→ **Given text**:
Suzanne Moore

From Wikipedia, the free encyclopedia
Suzanne Moore (born 1958 in Ipswich)[1] is an English[2] journalist.

Moore is the daughter of an American father and a working class Tory mother, who split up during her childhood.[1] She attended an all-girls grammar school, and left at 16.[1] After various jobs in Britain and overseas, Moore embarked on a psychology degree at Middlesex Polytechnic (now Middlesex University), but soon switched to cultural studies. She began a PhD and journalism career simultaneously after graduation, but ceased work on her doctorate after 18 months.[1]

During her career Moore has written for Marxism Today, The Mail on Sunday, Daily Mail,[3] The Independent, The Guardian, and the New Statesman. In The Guardian in 1995, Moore falsely stated that Germaine Greer had undergone a hysterectomy at 25. Greer responded by accusing Moore of possessing "hair bird's-nested all over the place, fuck-me shoes and three fat inches of cleavage."[4]

In 2009, Moore resigned as a contributing editor of the New Statesman, disgusted that former spin doctor Alastair Campbell had been allowed to guest-edit an issue.[3]

Moore stood as an independent candidate for the constituency of Hackney North and Stoke Newington in the 2010 U.K General Election[1] due to her disillusionment with the main political parties. She finished sixth with 0.6% of the vote,[5] forfeiting her deposit. She has lived in the area for 20 years, and has three daughters by three different fathers.[1] In early 2013, Moore stated that her children were intimidated by travelling outside London, because the UK appeared so 'white'.

→ **Stated problem 1**: Copy the records verbatim, starting at the line that contains "Page size: 1645x1275." and ending at the line that contains "text_box Massenspeicher ununterbrochen", with both of those lines included.
The records have no connection to the article about Suzanne Moore.

→ **Data section**:
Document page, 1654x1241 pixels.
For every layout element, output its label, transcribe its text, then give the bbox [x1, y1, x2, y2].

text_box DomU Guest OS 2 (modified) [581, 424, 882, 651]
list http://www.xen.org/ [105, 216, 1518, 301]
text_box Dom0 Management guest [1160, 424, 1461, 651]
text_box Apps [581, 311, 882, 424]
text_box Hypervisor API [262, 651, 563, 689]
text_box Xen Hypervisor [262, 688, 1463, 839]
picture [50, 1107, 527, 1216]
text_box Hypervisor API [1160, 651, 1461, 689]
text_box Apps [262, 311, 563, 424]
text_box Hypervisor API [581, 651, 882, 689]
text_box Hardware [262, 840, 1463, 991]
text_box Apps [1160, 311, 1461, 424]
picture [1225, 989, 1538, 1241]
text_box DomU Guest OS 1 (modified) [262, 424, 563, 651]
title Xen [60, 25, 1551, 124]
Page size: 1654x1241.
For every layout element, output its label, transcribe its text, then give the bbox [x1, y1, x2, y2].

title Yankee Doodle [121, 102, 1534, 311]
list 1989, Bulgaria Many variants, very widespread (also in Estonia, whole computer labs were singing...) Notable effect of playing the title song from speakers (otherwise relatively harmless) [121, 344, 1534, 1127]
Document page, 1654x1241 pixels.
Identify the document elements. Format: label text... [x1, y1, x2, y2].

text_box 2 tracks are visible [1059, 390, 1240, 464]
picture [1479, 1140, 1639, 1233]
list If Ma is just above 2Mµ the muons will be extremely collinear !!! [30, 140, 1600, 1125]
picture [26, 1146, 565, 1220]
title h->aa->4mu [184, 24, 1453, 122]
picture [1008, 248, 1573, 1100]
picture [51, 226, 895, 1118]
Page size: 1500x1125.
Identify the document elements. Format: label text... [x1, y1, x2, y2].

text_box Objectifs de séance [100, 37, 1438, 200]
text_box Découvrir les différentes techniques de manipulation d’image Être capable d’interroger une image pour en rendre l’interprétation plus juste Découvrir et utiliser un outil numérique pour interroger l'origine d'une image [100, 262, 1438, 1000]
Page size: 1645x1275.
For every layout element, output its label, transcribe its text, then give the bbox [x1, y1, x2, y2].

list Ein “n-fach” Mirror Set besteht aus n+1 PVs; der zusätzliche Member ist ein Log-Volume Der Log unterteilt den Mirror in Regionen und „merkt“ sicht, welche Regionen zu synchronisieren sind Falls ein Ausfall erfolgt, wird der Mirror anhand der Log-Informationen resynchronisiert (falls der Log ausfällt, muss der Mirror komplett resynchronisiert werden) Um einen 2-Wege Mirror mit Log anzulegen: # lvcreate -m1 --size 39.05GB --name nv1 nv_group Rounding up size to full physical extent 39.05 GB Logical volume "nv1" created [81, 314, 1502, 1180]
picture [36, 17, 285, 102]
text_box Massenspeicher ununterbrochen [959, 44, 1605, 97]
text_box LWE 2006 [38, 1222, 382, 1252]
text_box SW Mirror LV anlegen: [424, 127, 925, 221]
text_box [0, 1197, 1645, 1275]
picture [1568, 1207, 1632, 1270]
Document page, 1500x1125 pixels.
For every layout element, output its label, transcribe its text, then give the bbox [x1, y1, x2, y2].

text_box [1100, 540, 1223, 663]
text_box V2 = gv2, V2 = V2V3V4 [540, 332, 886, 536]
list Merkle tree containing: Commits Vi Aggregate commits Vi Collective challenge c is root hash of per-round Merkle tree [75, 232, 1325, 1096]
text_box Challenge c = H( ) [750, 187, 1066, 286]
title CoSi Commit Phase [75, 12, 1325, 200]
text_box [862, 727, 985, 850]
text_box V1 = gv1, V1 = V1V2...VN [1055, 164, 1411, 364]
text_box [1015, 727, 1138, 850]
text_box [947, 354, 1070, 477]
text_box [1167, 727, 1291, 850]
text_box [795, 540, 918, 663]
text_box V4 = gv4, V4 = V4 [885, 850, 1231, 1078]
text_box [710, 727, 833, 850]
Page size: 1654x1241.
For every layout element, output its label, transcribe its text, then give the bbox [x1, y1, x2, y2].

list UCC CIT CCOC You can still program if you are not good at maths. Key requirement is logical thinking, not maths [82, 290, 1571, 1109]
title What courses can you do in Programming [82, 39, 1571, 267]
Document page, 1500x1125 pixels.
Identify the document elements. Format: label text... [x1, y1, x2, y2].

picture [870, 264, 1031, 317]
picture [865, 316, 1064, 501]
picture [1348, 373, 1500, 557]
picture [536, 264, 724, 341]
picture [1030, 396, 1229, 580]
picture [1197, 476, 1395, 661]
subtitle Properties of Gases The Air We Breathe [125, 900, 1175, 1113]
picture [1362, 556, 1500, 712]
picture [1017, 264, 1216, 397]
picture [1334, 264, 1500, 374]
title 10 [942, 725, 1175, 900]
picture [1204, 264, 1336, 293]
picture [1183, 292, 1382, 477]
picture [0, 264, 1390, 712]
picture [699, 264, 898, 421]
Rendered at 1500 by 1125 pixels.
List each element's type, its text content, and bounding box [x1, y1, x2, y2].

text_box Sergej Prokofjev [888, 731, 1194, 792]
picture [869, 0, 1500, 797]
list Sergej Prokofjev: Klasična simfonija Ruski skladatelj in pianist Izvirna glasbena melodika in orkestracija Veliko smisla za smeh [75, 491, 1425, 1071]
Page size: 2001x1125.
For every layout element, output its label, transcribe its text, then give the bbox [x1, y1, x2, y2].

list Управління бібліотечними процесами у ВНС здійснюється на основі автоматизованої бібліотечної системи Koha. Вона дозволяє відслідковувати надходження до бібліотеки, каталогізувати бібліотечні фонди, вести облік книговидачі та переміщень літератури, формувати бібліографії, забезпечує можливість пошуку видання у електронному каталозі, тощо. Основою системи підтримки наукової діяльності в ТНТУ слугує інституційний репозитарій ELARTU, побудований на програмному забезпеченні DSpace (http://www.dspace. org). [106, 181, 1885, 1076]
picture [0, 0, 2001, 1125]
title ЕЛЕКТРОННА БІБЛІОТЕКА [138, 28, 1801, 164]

→ **Stated problem 2**: Carry on writing the article about Suzanne Moore, picking up after its final sentence.

→ **Final result 1**:
Page size: 1645x1275.
For every layout element, output its label, transcribe its text, then give the bbox [x1, y1, x2, y2].

list Ein “n-fach” Mirror Set besteht aus n+1 PVs; der zusätzliche Member ist ein Log-Volume Der Log unterteilt den Mirror in Regionen und „merkt“ sicht, welche Regionen zu synchronisieren sind Falls ein Ausfall erfolgt, wird der Mirror anhand der Log-Informationen resynchronisiert (falls der Log ausfällt, muss der Mirror komplett resynchronisiert werden) Um einen 2-Wege Mirror mit Log anzulegen: # lvcreate -m1 --size 39.05GB --name nv1 nv_group Rounding up size to full physical extent 39.05 GB Logical volume "nv1" created [81, 314, 1502, 1180]
picture [36, 17, 285, 102]
text_box Massenspeicher ununterbrochen [959, 44, 1605, 97]

→ **Final result 2**:
In January 2013, a "throwaway" comment[6] in an essay by Moore, which had been reprinted by the New Statesman,[7] was criticised on Twitter as transphobic, to which she responded. Her response led to a larger row involving wider sections of the transfeminist and radical feminist blogosphere, and after her friend Julie Burchill came to her defence in an opinion piece in The Observer, which was widely criticised as hate speech and withdrawn by the paper the following day,[8][9] the row expanded to much of the British press.[10]

References

  1. 1.0 1.1 1.2 1.3 1.4 1.5 Kira Cochrane "Suzanne Moore: 'Vote for me, I'm flawed'", The Guardian, 30 April 2010
  2. http://www.dailymail.co.uk/debate/article-2156916/We-women-Marie--mothers-not.html
  3. 3.0 3.1 Moore, Suzanne (24 March 2009). "The human heart is on the Left. That is why I had to resign from the New Statesman when I saw what Alastair Campbell did to it". Mail on Sunday. Retrieved 7 September 2013. 
  4. Cited by Rachelle Thackray "Germaine smacks her sisters", The Independent on Sunday, 21 February 1999
  5. "Hackney North and Stoke Newington". The Guardian. Retrieved 7 September 2013. 
  6. "We [women] are angry with ourselves for not being happier, not being loved properly and not having the ideal body shape – that of a Brazilian transsexual."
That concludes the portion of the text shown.